Since microservices have become the standard practise nowadays (even in cases when they shouldn’t be), companies have been bending over backwards trying to adopt them. The naive assumption was made that upon adoption, many problems disappear the second you turn off the monolith switch. The experienced among us know this is far from the truth. In fact, in many cases, companies have just traded one problem in for another. Sure, monoliths could be horrible to work with, but if there was a problem, you always knew where to look. Since the widespread adoption of microservices, companies, for the most part, have certainly experienced the benefits that they bring, but have done so at the cost of a more complicated architecture.

The problem domain has gone from “wrestling with the big beast” to “managing these little demons”, and part of being able to effectively manage something is being able to see it. By this, I don’t mean seeing it in a deployment diagram – or even a Kiali dashboard of your Istio service mesh. I’m talking specifically about being able to see your services interact with each other during the request cycle – this is called distributed tracing.

Observability?

There are three main pillars to observability:

  • Tracing
  • Metrics
  • Logging

In this post, I will be touching on distributed tracing, one of the main pillars of observability. Distributed tracing provides you with the insights into the full lifecycle of requests in your system. If a user logged onto your website, depending on the complexity of your system architecture, they may hit a few services along the way. Each request that they make, will be traced through the system.
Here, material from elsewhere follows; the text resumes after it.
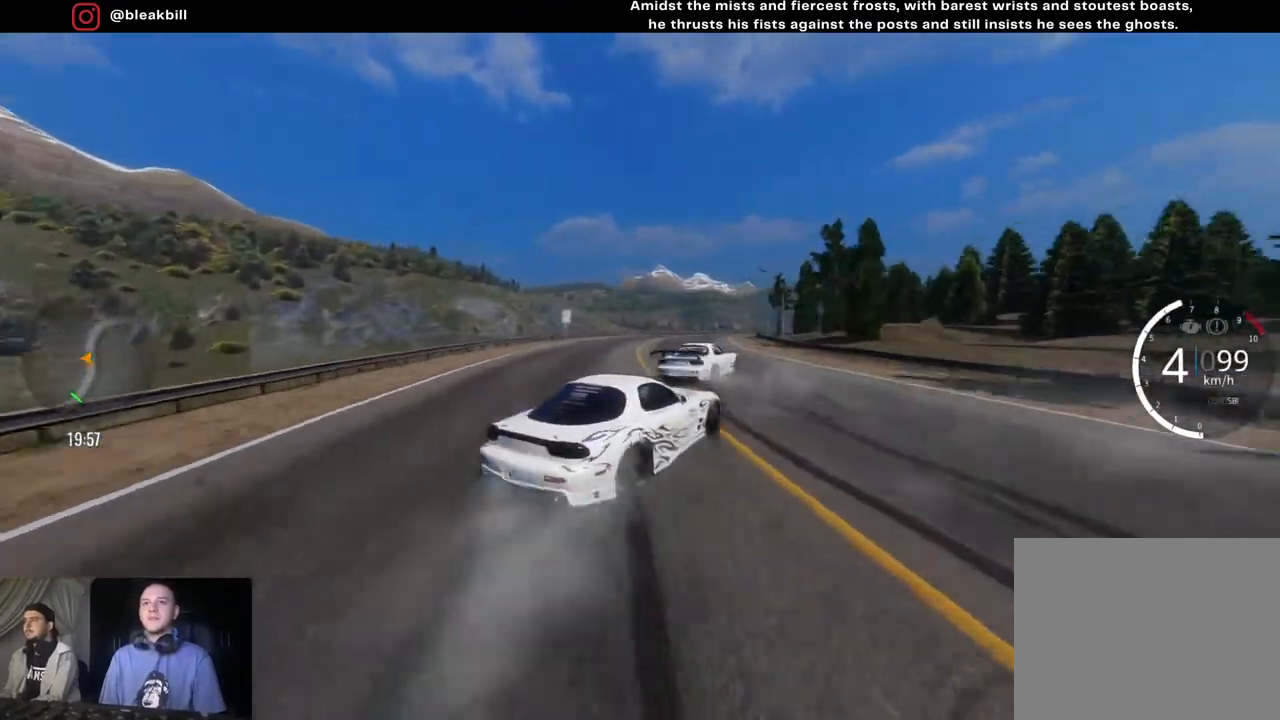
{"buttons": ["R2"], "left_stick": "center", "right_stick": "center", "events": [[500, "left_stick", "center"]]}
Having a strong observability platform will allow you to gain insights to the details of the trace and even uncover issues with your system that you were never able to see. Where are the performance bottle necks? Was there an error, if so, where did it start from? All of these are questions in which, when answered, allow you to improve your systems user experience.

OpenTracing & OpenCensus vs OpenTelemetry

Upon preparation of the working example for this post, I initially started using OpenTracing. It was at the half-way point of my Java service when I thought to myself, why am I still using OpenTracing? Especially since it’s merged with OpenCensus to become OpenTelemetry? And now you probably ask, what do all of these words mean?

OpenTracing & OpenCensus

OpenTracing – a CNCF project, now an incubating project – was/is a vendor-agnostic standardised API that allowed engineers to instrument traces throughout their code-base. It allowed for the creation of instrumentation libraries that would essentially wrap around application code in order to record and report trace information.
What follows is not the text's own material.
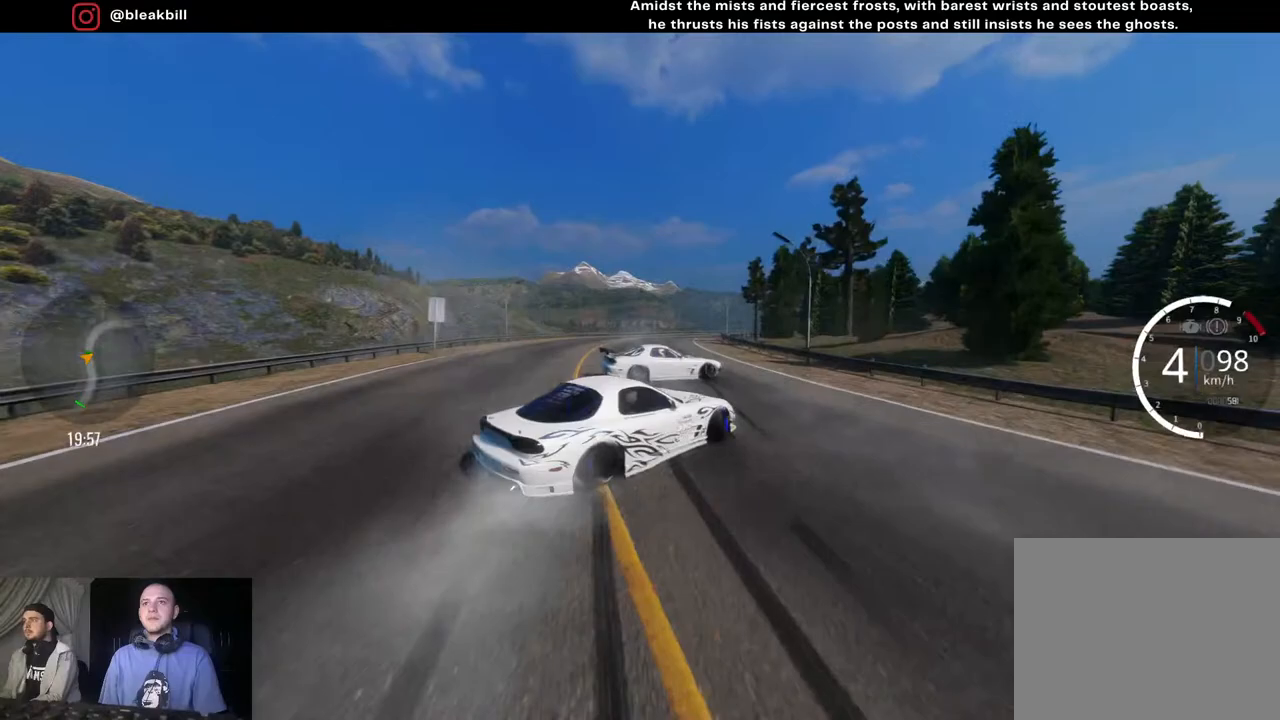
{"buttons": ["R2"], "left_stick": "center", "right_stick": "center", "events": [[167, "R2", "up"], [300, "R2", "down"], [300, "left_stick", "right"], [483, "left_stick", "center"]]}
OpenCensus – a Google project – is a set of libraries that allow you to collect application metrics and distributed traces in real-time. Similar to OpenTracing, it required the engineer to instrument the API calls into their code with the additional benefit of capturing metric data.

The problem engineers had with the two options above is deciding which one to use. Should they use OpenTracing for tracing and OpenCensus for metrics? Or should they use OpenCensus for both tracing and metrics? This is where OpenTelemetry came in.

OpenTelemetry

OpenTelemetry (OTEL) was formed by the merging of OpenTracing and OpenCensus. Currently a CNCF sandbox project and its second most active in terms of contributions – Kubernetes being the first –, OTEL since its inception aimed to offer a single set of APIs and libraries that standardise how you collect and transfer telemetry data.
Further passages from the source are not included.